The problem that comes with such nihilism is “What do you do with the self?” This question, I believe, grew into postmodernism which, subsequently, found its way into popular culture. What do you do with the self was, essentially, a denial of meaning in human life which is where postmodernism stands today.
As for popular Zen Buddhism and even Pali Buddhism both of which had, unconsciously, waded into the swamp of postmodernism, they seemed to represent a new postmodern religion.
It is believed that Zen and Buddhism didn’t fully deny the self or the ego so much as practice was meant to transform the self or ego into an ethical agent, for example, the idea of the Bodhisattva.

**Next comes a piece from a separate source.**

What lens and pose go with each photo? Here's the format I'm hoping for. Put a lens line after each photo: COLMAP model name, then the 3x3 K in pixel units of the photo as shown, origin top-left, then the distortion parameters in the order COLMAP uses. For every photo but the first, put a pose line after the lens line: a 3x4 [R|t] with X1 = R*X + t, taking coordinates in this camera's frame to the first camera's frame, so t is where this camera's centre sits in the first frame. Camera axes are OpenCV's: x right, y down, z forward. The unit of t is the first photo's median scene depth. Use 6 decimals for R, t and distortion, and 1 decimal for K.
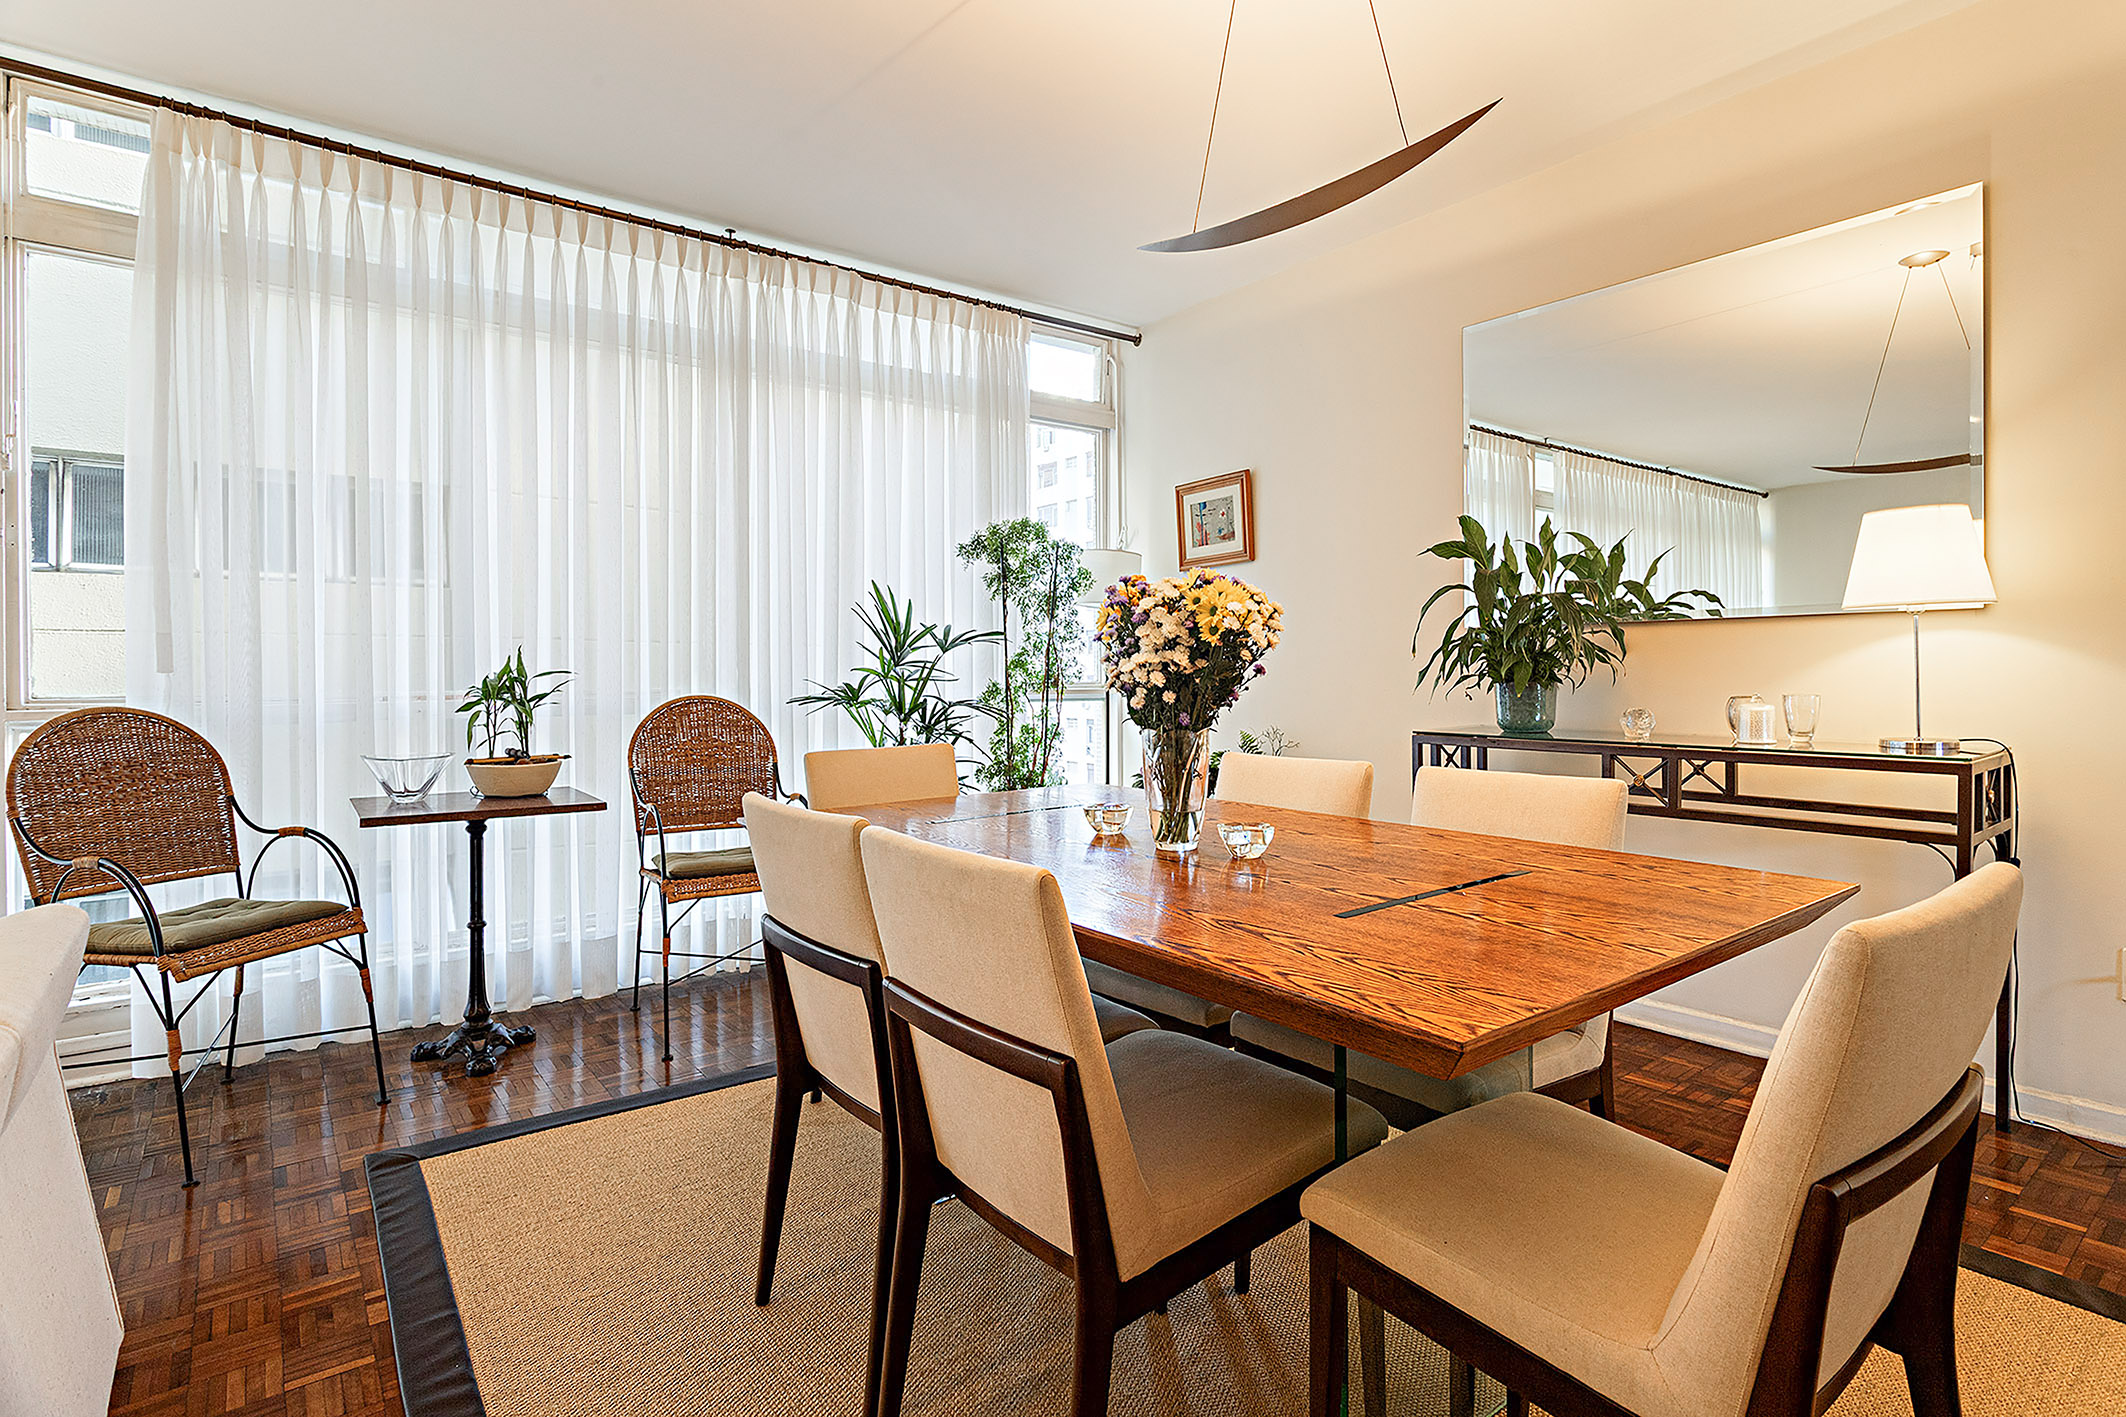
lens RADIAL K [[1089.4, 0, 1066.6], [0, 1089.4, 692.0], [0, 0, 1]] dist [-0.008859, -0.000999]
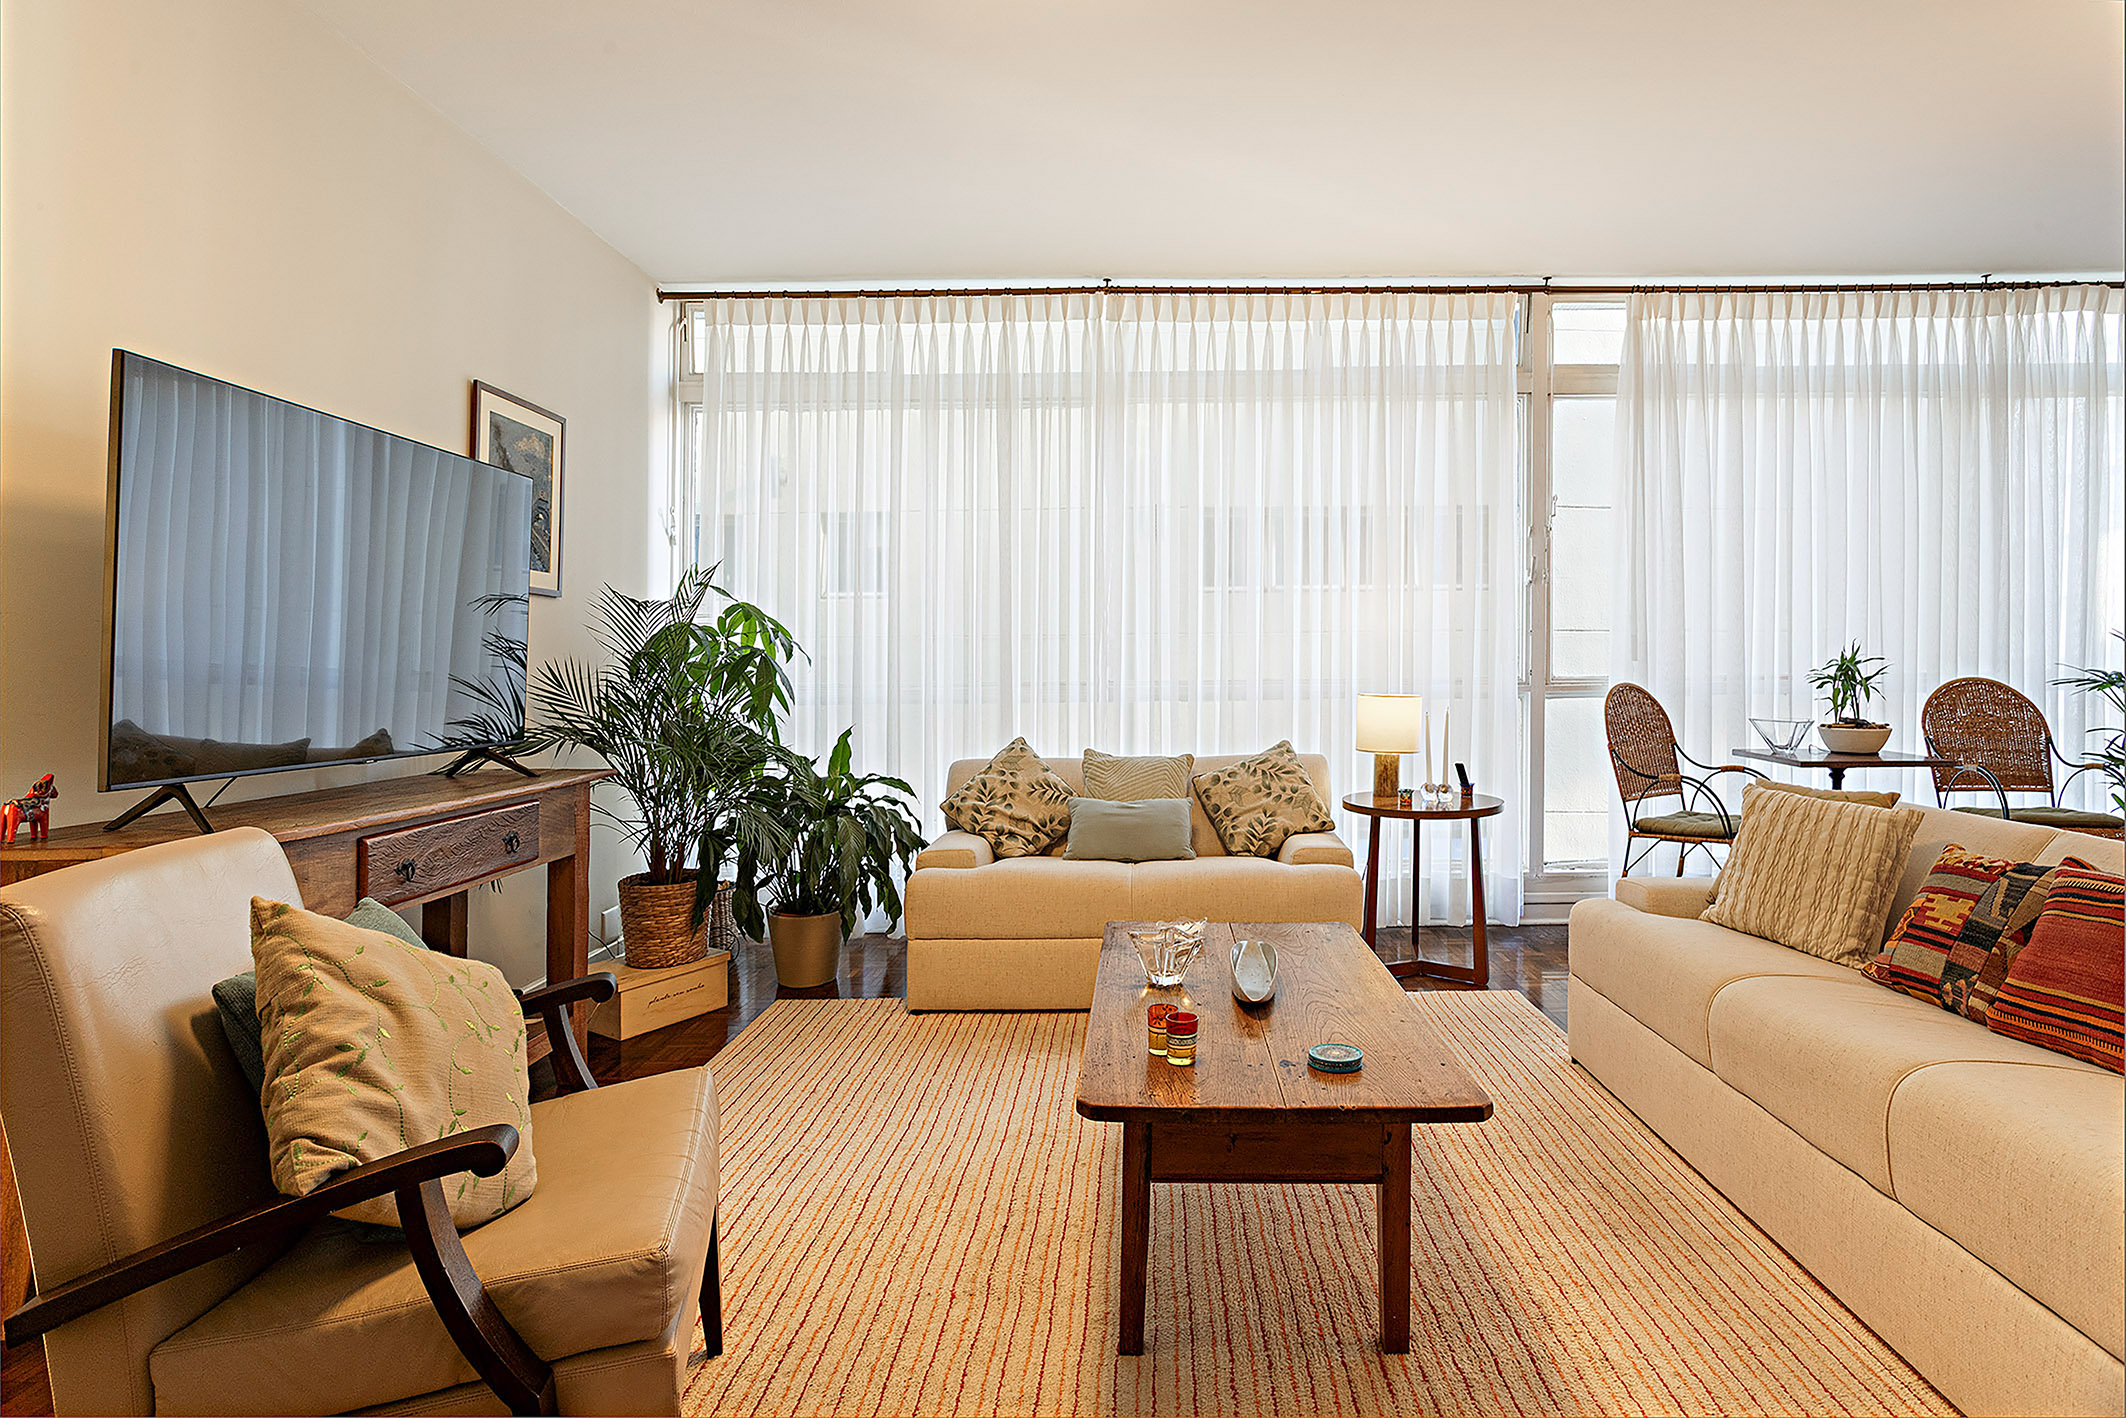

What they appeared to deny was the self which attains nirvana, namely, the very self (P., paccatta) which was outside of any kind of sociological construct (interactions between people). (Soteriology in Buddhism, including Zen, is strictly first-person and transcendent. In other words, one is one’s own savior/nātha.)
In authentic Buddhism the self is awakened to itself by abandoning what is not the self, viz., the conditioned (saṃskṛta). The Buddha, in fact, tells Radha, “you should abandon desire for whatever is not the self” (SN IV. 49) which, in other words is all things, that is, the illusory. The Buddha says in fact: All things are not the self (sabbe dhammā anattā).
Modern Zen and Buddhism amount to nothing more than a carefully crafted narrative which is meant to fit within postmodern culture — not Buddhism. The transformed ethical agent is also the social justice warrior seeking revenge where the growing hatred of the victims is politically transformed which then becomes focused upon the oppressors by trying to undermine their culture.